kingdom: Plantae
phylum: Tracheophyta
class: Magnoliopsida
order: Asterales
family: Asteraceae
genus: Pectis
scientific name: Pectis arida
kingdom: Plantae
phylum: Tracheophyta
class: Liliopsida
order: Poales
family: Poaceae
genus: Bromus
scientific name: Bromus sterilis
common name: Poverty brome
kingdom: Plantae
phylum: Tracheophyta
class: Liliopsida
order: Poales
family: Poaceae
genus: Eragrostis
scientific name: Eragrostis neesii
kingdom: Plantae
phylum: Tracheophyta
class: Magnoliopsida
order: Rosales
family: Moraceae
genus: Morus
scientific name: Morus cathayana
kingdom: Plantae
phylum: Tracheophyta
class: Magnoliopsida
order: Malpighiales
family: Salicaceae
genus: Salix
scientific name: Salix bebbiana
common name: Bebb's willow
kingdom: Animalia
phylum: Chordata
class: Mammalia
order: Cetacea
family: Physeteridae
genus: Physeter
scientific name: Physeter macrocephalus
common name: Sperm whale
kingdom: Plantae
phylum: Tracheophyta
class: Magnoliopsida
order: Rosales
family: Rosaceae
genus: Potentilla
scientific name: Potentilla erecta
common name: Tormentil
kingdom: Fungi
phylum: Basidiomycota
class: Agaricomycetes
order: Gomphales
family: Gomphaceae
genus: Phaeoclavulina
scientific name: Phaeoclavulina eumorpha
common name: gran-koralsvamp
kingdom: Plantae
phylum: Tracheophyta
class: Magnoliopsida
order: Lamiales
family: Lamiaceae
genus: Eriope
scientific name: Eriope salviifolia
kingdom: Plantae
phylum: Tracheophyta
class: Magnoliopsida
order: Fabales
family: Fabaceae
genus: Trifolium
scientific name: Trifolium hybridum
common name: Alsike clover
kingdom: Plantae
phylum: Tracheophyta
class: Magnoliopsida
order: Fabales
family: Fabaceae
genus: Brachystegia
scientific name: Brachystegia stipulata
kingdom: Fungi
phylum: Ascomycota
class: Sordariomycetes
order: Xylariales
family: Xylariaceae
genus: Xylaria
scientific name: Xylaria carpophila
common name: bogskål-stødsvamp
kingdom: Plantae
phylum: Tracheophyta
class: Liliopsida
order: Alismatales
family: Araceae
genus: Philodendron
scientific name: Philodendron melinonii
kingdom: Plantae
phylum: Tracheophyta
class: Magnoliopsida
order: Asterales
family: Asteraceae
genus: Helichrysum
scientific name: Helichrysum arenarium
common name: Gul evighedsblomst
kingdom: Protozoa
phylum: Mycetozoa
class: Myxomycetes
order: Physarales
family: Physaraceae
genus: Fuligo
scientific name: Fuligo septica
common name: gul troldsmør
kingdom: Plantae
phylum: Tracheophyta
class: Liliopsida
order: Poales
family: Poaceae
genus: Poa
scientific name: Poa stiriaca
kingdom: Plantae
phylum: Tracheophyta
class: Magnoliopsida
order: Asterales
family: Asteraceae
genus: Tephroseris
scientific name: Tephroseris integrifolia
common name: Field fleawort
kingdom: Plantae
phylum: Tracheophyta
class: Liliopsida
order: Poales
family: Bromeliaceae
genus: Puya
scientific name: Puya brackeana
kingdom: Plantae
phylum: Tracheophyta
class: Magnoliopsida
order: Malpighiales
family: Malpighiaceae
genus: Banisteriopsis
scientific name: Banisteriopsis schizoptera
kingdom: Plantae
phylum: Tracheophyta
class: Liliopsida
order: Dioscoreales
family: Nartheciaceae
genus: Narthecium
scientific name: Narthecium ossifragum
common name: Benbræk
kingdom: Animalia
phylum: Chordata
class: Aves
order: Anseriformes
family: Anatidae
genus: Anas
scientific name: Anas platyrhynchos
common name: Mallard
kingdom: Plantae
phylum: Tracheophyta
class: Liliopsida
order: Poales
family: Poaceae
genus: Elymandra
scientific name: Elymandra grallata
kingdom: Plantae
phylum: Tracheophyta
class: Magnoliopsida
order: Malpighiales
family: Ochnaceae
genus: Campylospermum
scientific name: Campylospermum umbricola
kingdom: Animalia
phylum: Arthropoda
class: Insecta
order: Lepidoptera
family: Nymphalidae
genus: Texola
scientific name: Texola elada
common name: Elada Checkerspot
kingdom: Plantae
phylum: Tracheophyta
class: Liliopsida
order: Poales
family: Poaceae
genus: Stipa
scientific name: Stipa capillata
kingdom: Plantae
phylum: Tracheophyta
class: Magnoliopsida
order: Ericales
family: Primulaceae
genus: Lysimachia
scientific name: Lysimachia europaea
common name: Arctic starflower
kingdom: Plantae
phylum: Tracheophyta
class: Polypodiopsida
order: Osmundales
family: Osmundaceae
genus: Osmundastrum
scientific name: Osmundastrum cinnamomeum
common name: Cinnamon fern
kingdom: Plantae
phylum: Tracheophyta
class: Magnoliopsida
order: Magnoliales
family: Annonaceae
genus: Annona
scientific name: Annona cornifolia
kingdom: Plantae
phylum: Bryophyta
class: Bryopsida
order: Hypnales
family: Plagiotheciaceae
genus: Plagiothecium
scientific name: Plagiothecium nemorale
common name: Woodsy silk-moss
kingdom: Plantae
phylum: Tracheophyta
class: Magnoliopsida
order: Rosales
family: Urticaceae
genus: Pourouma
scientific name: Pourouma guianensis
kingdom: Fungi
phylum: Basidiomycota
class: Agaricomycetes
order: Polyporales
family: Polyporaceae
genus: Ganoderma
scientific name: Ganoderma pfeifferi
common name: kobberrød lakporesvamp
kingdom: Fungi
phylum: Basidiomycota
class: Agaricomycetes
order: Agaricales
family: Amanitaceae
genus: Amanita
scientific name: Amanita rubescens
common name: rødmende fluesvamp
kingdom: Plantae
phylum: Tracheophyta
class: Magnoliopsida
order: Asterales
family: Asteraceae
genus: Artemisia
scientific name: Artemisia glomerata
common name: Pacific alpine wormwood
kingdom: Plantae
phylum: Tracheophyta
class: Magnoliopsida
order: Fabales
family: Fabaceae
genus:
- - - -
▶ [TASK GOAL] Copy out every line of the data above word for word.

▶ [RESPONSE TO THIS EXERCISE]
kingdom: Plantae
phylum: Tracheophyta
class: Magnoliopsida
order: Asterales
family: Asteraceae
genus: Pectis
scientific name: Pectis arida
kingdom: Plantae
phylum: Tracheophyta
class: Liliopsida
order: Poales
family: Poaceae
genus: Bromus
scientific name: Bromus sterilis
common name: Poverty brome
kingdom: Plantae
phylum: Tracheophyta
class: Liliopsida
order: Poales
family: Poaceae
genus: Eragrostis
scientific name: Eragrostis neesii
kingdom: Plantae
phylum: Tracheophyta
class: Magnoliopsida
order: Rosales
family: Moraceae
genus: Morus
scientific name: Morus cathayana
kingdom: Plantae
phylum: Tracheophyta
class: Magnoliopsida
order: Malpighiales
family: Salicaceae
genus: Salix
scientific name: Salix bebbiana
common name: Bebb's willow
kingdom: Animalia
phylum: Chordata
class: Mammalia
order: Cetacea
family: Physeteridae
genus: Physeter
scientific name: Physeter macrocephalus
common name: Sperm whale
kingdom: Plantae
phylum: Tracheophyta
class: Magnoliopsida
order: Rosales
family: Rosaceae
genus: Potentilla
scientific name: Potentilla erecta
common name: Tormentil
kingdom: Fungi
phylum: Basidiomycota
class: Agaricomycetes
order: Gomphales
family: Gomphaceae
genus: Phaeoclavulina
scientific name: Phaeoclavulina eumorpha
common name: gran-koralsvamp
kingdom: Plantae
phylum: Tracheophyta
class: Magnoliopsida
order: Lamiales
family: Lamiaceae
genus: Eriope
scientific name: Eriope salviifolia
kingdom: Plantae
phylum: Tracheophyta
class: Magnoliopsida
order: Fabales
family: Fabaceae
genus: Trifolium
scientific name: Trifolium hybridum
common name: Alsike clover
kingdom: Plantae
phylum: Tracheophyta
class: Magnoliopsida
order: Fabales
family: Fabaceae
genus: Brachystegia
scientific name: Brachystegia stipulata
kingdom: Fungi
phylum: Ascomycota
class: Sordariomycetes
order: Xylariales
family: Xylariaceae
genus: Xylaria
scientific name: Xylaria carpophila
common name: bogskål-stødsvamp
kingdom: Plantae
phylum: Tracheophyta
class: Liliopsida
order: Alismatales
family: Araceae
genus: Philodendron
scientific name: Philodendron melinonii
kingdom: Plantae
phylum: Tracheophyta
class: Magnoliopsida
order: Asterales
family: Asteraceae
genus: Helichrysum
scientific name: Helichrysum arenarium
common name: Gul evighedsblomst
kingdom: Protozoa
phylum: Mycetozoa
class: Myxomycetes
order: Physarales
family: Physaraceae
genus: Fuligo
scientific name: Fuligo septica
common name: gul troldsmør
kingdom: Plantae
phylum: Tracheophyta
class: Liliopsida
order: Poales
family: Poaceae
genus: Poa
scientific name: Poa stiriaca
kingdom: Plantae
phylum: Tracheophyta
class: Magnoliopsida
order: Asterales
family: Asteraceae
genus: Tephroseris
scientific name: Tephroseris integrifolia
common name: Field fleawort
kingdom: Plantae
phylum: Tracheophyta
class: Liliopsida
order: Poales
family: Bromeliaceae
genus: Puya
scientific name: Puya brackeana
kingdom: Plantae
phylum: Tracheophyta
class: Magnoliopsida
order: Malpighiales
family: Malpighiaceae
genus: Banisteriopsis
scientific name: Banisteriopsis schizoptera
kingdom: Plantae
phylum: Tracheophyta
class: Liliopsida
order: Dioscoreales
family: Nartheciaceae
genus: Narthecium
scientific name: Narthecium ossifragum
common name: Benbræk
kingdom: Animalia
phylum: Chordata
class: Aves
order: Anseriformes
family: Anatidae
genus: Anas
scientific name: Anas platyrhynchos
common name: Mallard
kingdom: Plantae
phylum: Tracheophyta
class: Liliopsida
order: Poales
family: Poaceae
genus: Elymandra
scientific name: Elymandra grallata
kingdom: Plantae
phylum: Tracheophyta
class: Magnoliopsida
order: Malpighiales
family: Ochnaceae
genus: Campylospermum
scientific name: Campylospermum umbricola
kingdom: Animalia
phylum: Arthropoda
class: Insecta
order: Lepidoptera
family: Nymphalidae
genus: Texola
scientific name: Texola elada
common name: Elada Checkerspot
kingdom: Plantae
phylum: Tracheophyta
class: Liliopsida
order: Poales
family: Poaceae
genus: Stipa
scientific name: Stipa capillata
kingdom: Plantae
phylum: Tracheophyta
class: Magnoliopsida
order: Ericales
family: Primulaceae
genus: Lysimachia
scientific name: Lysimachia europaea
common name: Arctic starflower
kingdom: Plantae
phylum: Tracheophyta
class: Polypodiopsida
order: Osmundales
family: Osmundaceae
genus: Osmundastrum
scientific name: Osmundastrum cinnamomeum
common name: Cinnamon fern
kingdom: Plantae
phylum: Tracheophyta
class: Magnoliopsida
order: Magnoliales
family: Annonaceae
genus: Annona
scientific name: Annona cornifolia
kingdom: Plantae
phylum: Bryophyta
class: Bryopsida
order: Hypnales
family: Plagiotheciaceae
genus: Plagiothecium
scientific name: Plagiothecium nemorale
common name: Woodsy silk-moss
kingdom: Plantae
phylum: Tracheophyta
class: Magnoliopsida
order: Rosales
family: Urticaceae
genus: Pourouma
scientific name: Pourouma guianensis
kingdom: Fungi
phylum: Basidiomycota
class: Agaricomycetes
order: Polyporales
family: Polyporaceae
genus: Ganoderma
scientific name: Ganoderma pfeifferi
common name: kobberrød lakporesvamp
kingdom: Fungi
phylum: Basidiomycota
class: Agaricomycetes
order: Agaricales
family: Amanitaceae
genus: Amanita
scientific name: Amanita rubescens
common name: rødmende fluesvamp
kingdom: Plantae
phylum: Tracheophyta
class: Magnoliopsida
order: Asterales
family: Asteraceae
genus: Artemisia
scientific name: Artemisia glomerata
common name: Pacific alpine wormwood
kingdom: Plantae
phylum: Tracheophyta
class: Magnoliopsida
order: Fabales
family: Fabaceae
genus:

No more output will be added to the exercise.